** START Data shown **

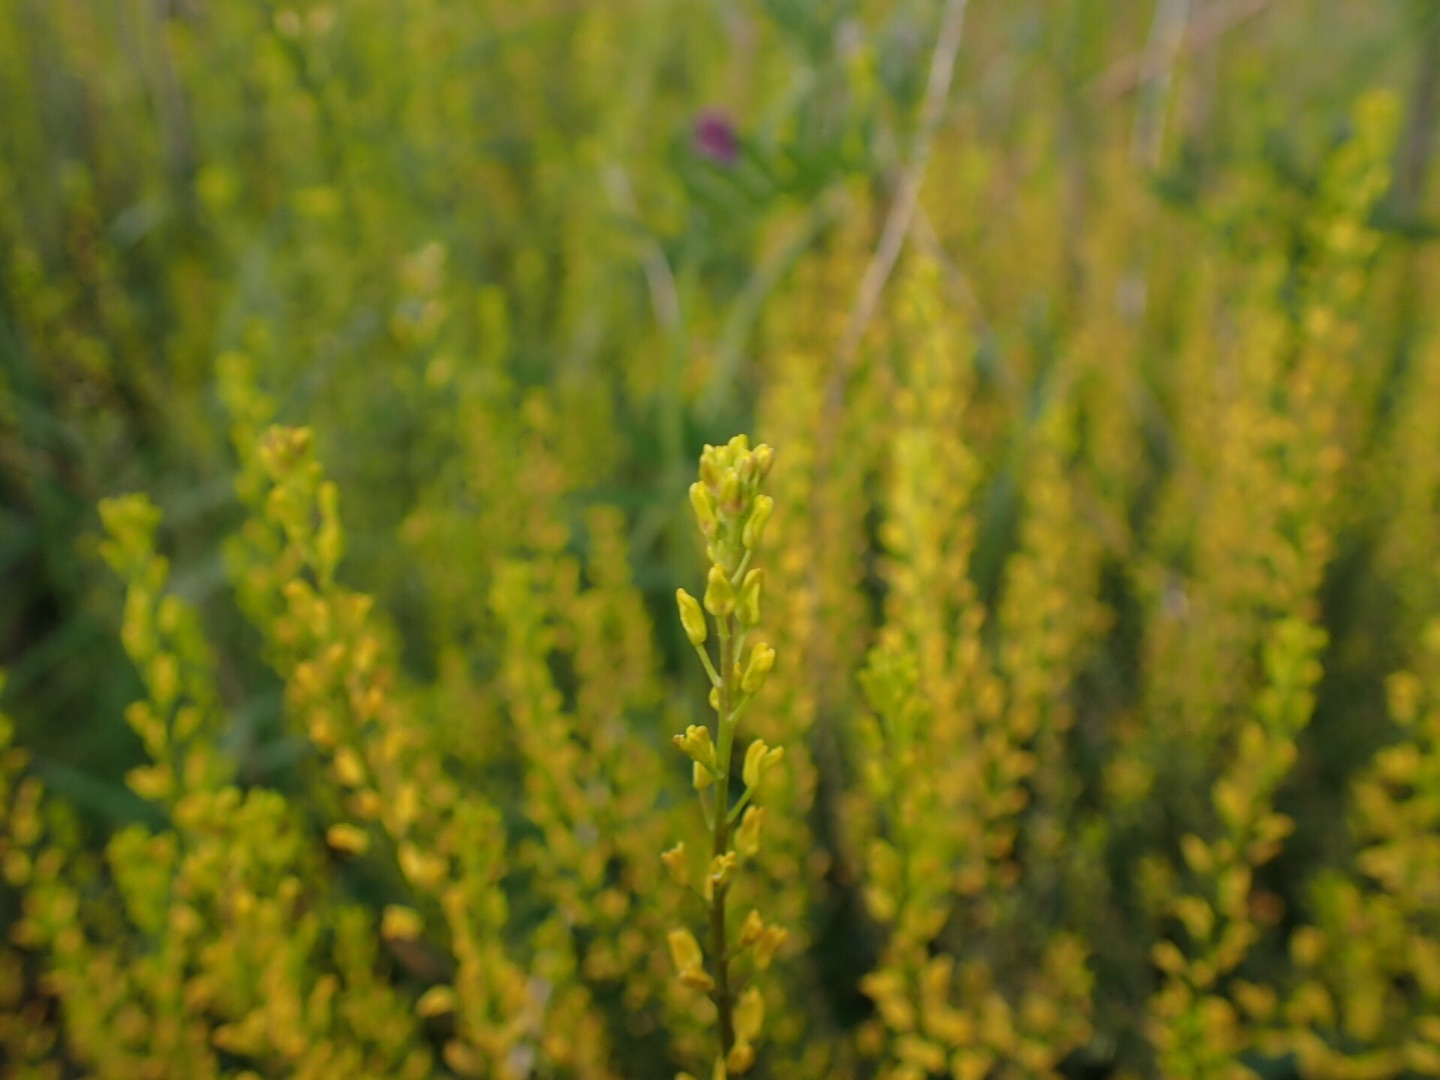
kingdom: Plantae
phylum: Tracheophyta
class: Magnoliopsida
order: Brassicales
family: Brassicaceae
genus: Barbarea
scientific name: Barbarea vulgaris
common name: Almindelig vinterkarse
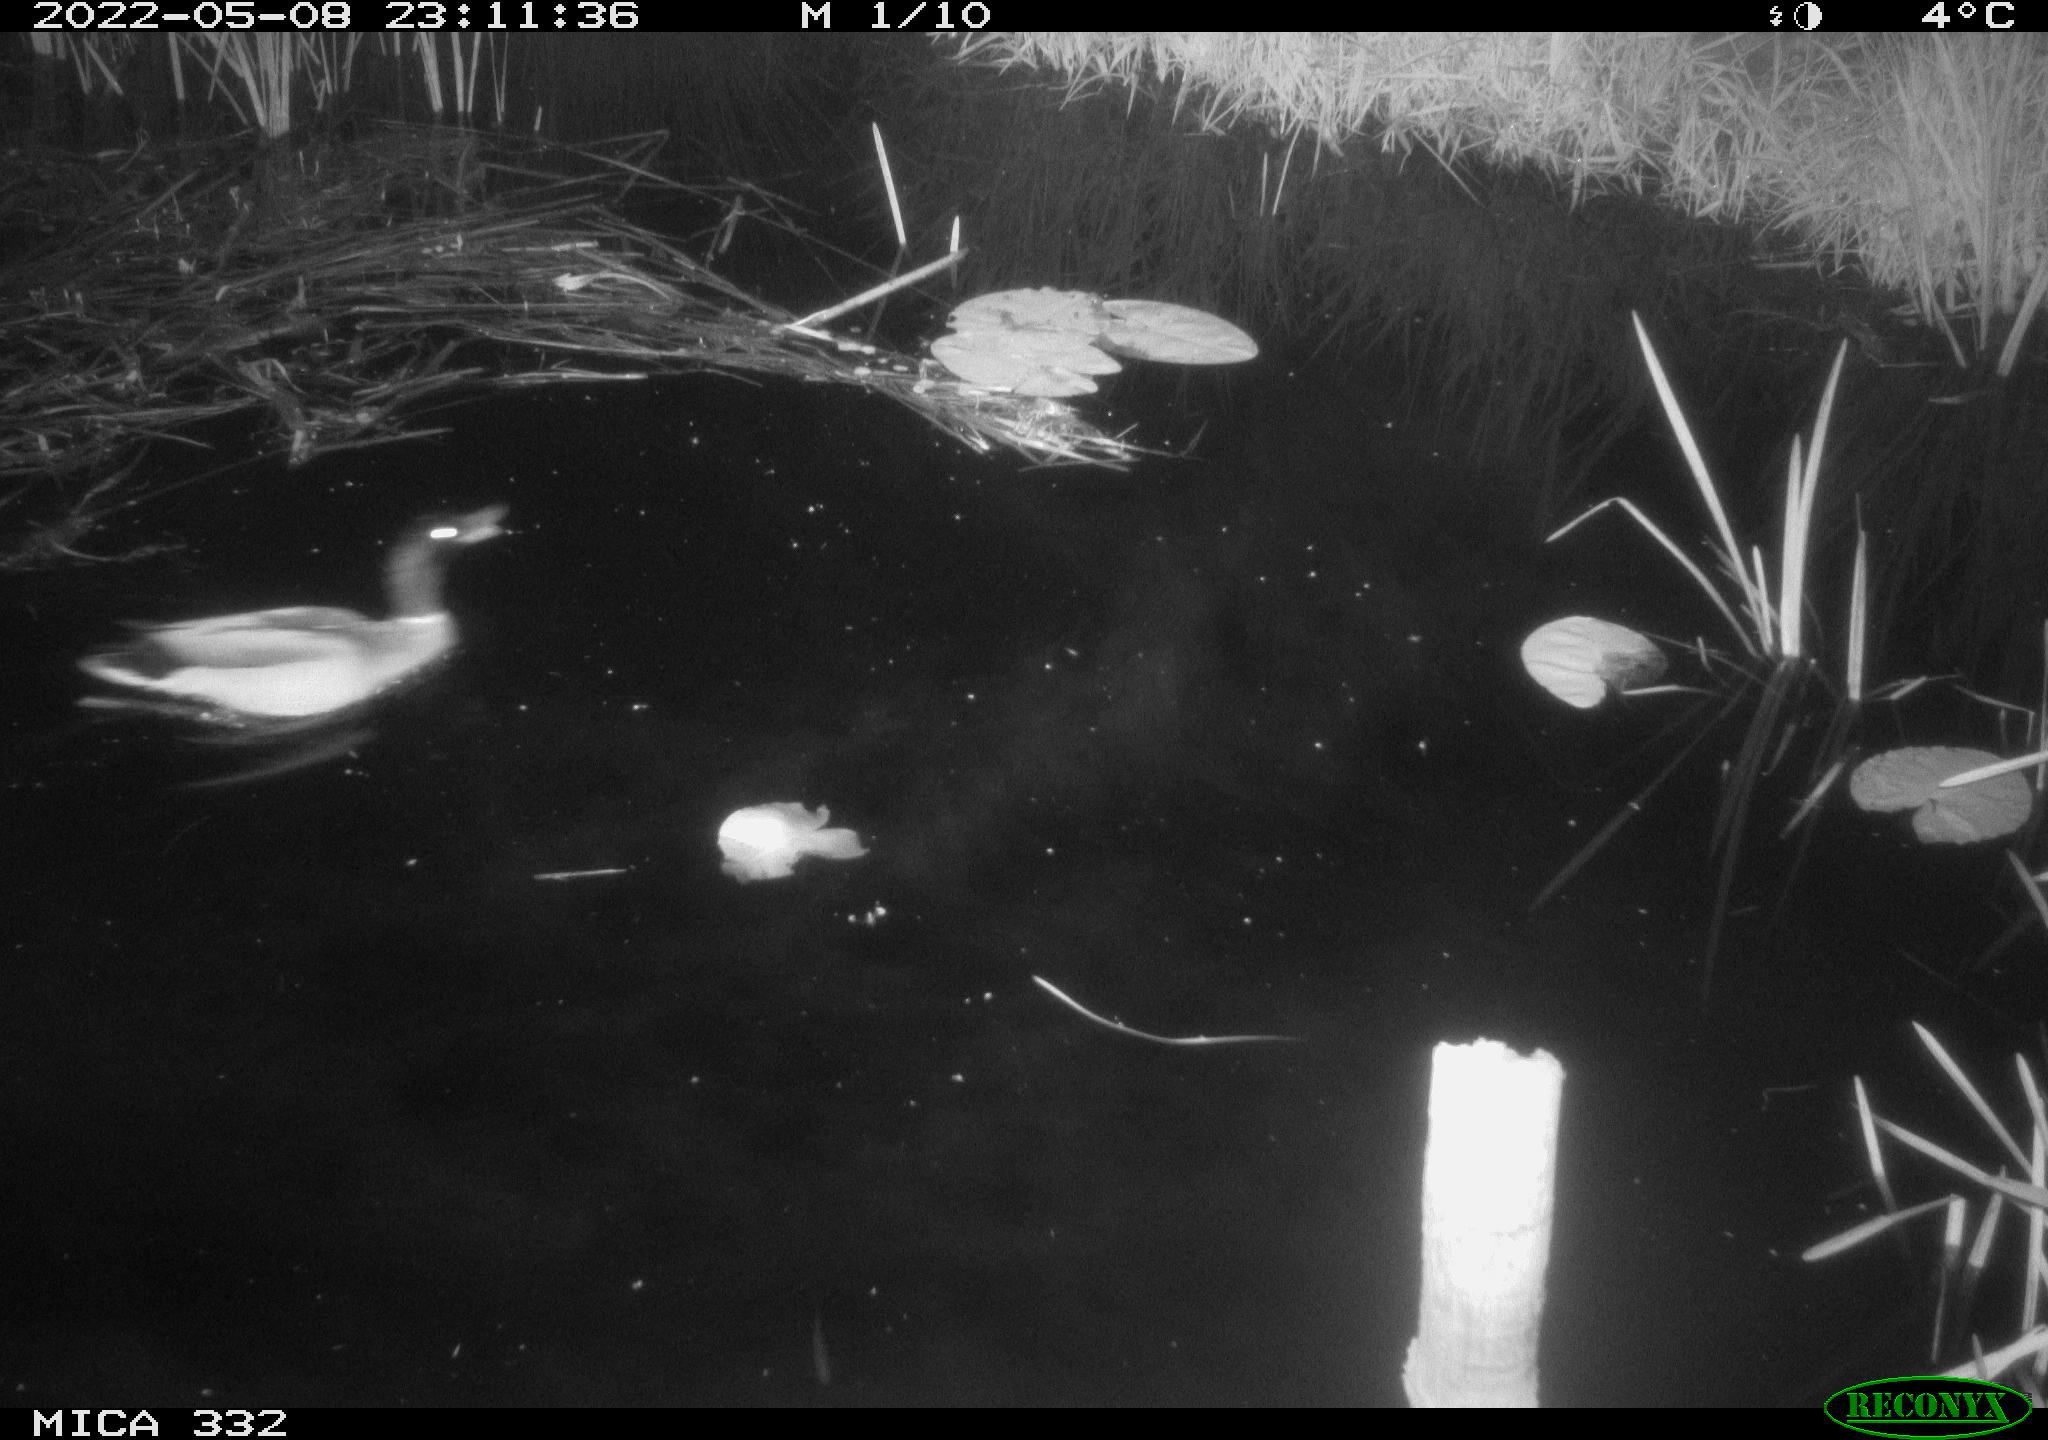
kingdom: Animalia
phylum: Chordata
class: Aves
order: Anseriformes
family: Anatidae
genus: Anas
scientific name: Anas platyrhynchos
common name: Mallard
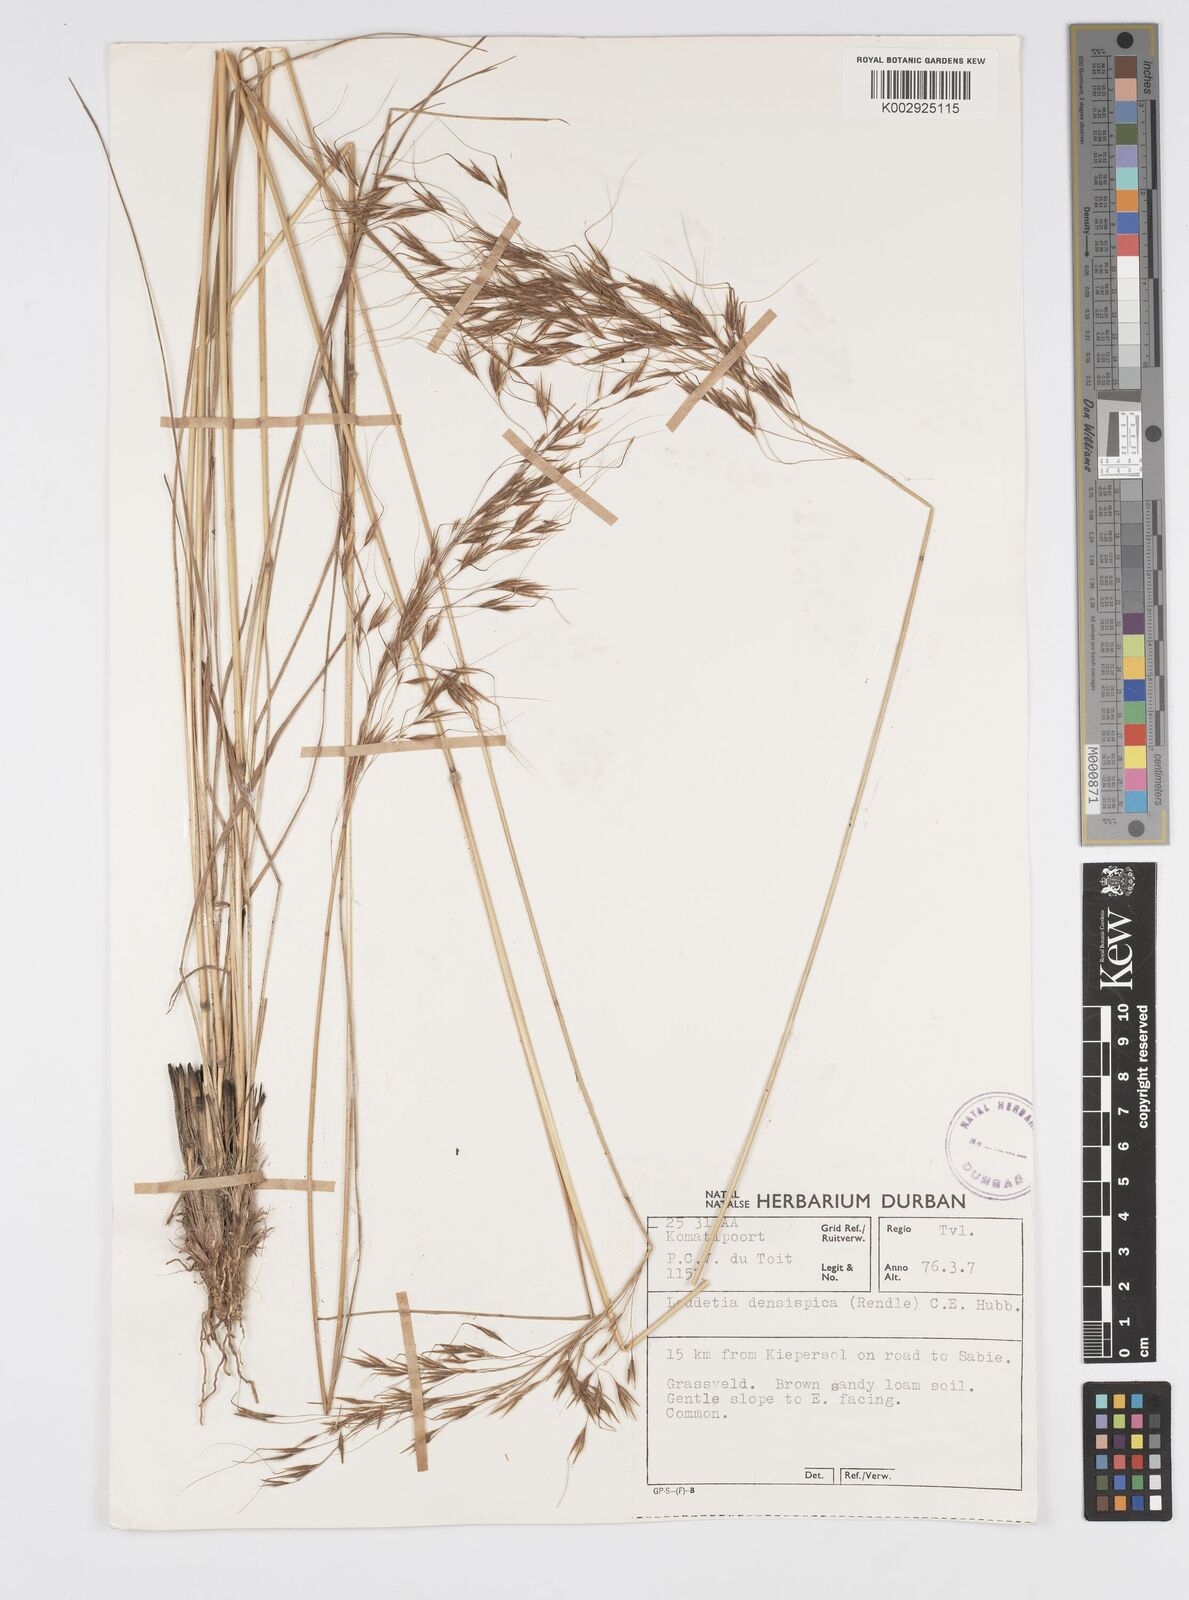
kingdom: Plantae
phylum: Tracheophyta
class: Liliopsida
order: Poales
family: Poaceae
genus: Loudetia
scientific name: Loudetia simplex
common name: Common russet grass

** END Data shown **

- **The problem**
Reproduce the lines above with "scientific name" substituted by "binomial name" in every occurrence and nothing else altered. Omit the pictures.

- **Completed exercise**
kingdom: Plantae
phylum: Tracheophyta
class: Magnoliopsida
order: Brassicales
family: Brassicaceae
genus: Barbarea
binomial name: Barbarea vulgaris
common name: Almindelig vinterkarse
kingdom: Animalia
phylum: Chordata
class: Aves
order: Anseriformes
family: Anatidae
genus: Anas
binomial name: Anas platyrhynchos
common name: Mallard
kingdom: Plantae
phylum: Tracheophyta
class: Liliopsida
order: Poales
family: Poaceae
genus: Loudetia
binomial name: Loudetia simplex
common name: Common russet grass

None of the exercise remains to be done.